In the text on corporate groups, who remarked in Qintex Australian Finance Ltd v Schroders Australia Ltd that fairness or equity seems to have little role in litigation involving conglomerates?
>> Begin GIVEN TEXT
The law pays scant regard to the commercial reality that every holding company has the potential, and, more often than not, in fact does, exercise complete control over a subsidiary.[47]

29. Commentators have remarked that not only does the application of Salomon to corporate groups necessitate a certain straining of commercial reality, the rationale behind companies in a group structure enjoying separate personality and limited liability is also more contrived.[48] Yet the distinction of the application of the principle to some companies, but not others, would or might, create intolerable questions of uncertainty. 

30. Ramsay and Noakes contend that the benefits for shareholders of the ability to diversify holdings, the reduced need to monitor company management, and the promotion of the free transfer of shares have limited application in a corporate group context where all or the majority of shares in a company are held by other members of the group. Lipton argues that the application of Salomon to corporate groups has had “severe adverse effects”, especially upon involuntary creditors of insolvent subsidiaries, and has permitted corporations to profit from all the advantages of limited liability and separate personality while shifting liability for risky behaviour onto others.[49] Justice Rogers in Qintex Australian Finance Ltd v Schroders Australia Ltd remarked that “[f]airness or equity seems to have little role to play” in litigation involving conglomerates.[50] The mass tort cases, to which I will shortly come, may, however, be seen to challenge such pessimism.
>> End GIVEN TEXT
>> Begin RECORDS SHOWN
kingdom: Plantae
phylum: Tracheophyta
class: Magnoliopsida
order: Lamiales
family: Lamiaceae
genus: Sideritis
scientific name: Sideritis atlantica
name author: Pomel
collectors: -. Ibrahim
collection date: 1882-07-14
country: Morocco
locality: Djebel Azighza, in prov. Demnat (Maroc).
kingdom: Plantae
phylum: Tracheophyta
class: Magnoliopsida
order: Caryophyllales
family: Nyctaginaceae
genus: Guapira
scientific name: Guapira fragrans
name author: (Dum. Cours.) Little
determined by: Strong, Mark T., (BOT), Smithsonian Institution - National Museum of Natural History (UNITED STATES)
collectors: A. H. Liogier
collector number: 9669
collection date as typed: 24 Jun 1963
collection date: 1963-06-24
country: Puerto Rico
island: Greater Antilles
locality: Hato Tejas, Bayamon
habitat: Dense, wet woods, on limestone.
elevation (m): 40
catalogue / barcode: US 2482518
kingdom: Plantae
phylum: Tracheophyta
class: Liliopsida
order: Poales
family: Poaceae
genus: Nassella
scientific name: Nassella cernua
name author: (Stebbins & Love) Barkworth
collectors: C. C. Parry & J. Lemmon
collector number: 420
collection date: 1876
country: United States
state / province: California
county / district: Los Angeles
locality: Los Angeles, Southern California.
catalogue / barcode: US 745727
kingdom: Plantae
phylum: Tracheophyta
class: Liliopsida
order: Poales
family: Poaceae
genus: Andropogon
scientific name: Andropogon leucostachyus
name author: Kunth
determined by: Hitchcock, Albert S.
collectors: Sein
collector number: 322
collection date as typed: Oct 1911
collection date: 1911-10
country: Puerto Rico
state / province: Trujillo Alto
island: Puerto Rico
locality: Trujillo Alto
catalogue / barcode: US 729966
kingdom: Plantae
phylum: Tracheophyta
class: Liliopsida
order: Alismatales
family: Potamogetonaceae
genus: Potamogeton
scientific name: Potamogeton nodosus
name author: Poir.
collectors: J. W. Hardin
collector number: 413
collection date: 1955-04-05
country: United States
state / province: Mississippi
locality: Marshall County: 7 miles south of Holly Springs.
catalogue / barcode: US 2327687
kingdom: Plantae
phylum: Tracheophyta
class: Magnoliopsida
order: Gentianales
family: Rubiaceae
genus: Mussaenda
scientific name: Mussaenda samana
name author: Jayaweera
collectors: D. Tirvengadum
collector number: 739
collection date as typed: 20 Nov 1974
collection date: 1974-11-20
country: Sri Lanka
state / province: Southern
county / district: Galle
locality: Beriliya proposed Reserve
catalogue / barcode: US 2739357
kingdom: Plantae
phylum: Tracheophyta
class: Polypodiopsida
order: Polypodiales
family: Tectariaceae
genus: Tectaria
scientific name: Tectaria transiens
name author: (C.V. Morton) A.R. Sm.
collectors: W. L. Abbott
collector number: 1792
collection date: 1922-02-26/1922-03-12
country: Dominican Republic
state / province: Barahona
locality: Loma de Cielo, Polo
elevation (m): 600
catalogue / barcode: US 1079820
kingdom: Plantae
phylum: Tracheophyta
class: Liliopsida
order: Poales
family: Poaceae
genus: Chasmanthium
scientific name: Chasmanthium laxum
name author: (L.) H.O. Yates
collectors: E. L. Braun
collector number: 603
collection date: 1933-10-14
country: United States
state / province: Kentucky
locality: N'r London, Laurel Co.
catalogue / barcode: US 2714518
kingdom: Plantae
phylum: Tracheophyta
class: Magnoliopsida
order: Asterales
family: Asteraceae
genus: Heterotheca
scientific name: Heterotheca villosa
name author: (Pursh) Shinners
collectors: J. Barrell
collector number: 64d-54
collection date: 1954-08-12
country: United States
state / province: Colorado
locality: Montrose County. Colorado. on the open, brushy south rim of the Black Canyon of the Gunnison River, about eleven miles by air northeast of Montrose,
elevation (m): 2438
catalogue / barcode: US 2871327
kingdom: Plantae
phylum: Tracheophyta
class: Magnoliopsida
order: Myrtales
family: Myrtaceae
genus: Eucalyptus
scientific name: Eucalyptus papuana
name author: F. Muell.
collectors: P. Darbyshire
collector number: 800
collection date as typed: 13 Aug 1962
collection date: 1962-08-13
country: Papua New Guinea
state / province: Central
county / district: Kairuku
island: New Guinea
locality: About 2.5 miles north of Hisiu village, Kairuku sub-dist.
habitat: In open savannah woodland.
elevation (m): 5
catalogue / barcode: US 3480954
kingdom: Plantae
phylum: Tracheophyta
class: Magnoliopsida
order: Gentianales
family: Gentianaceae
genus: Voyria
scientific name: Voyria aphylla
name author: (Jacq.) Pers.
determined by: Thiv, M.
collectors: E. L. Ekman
>> End RECORDS SHOWN
FULL RESPONSE: Justice Rogers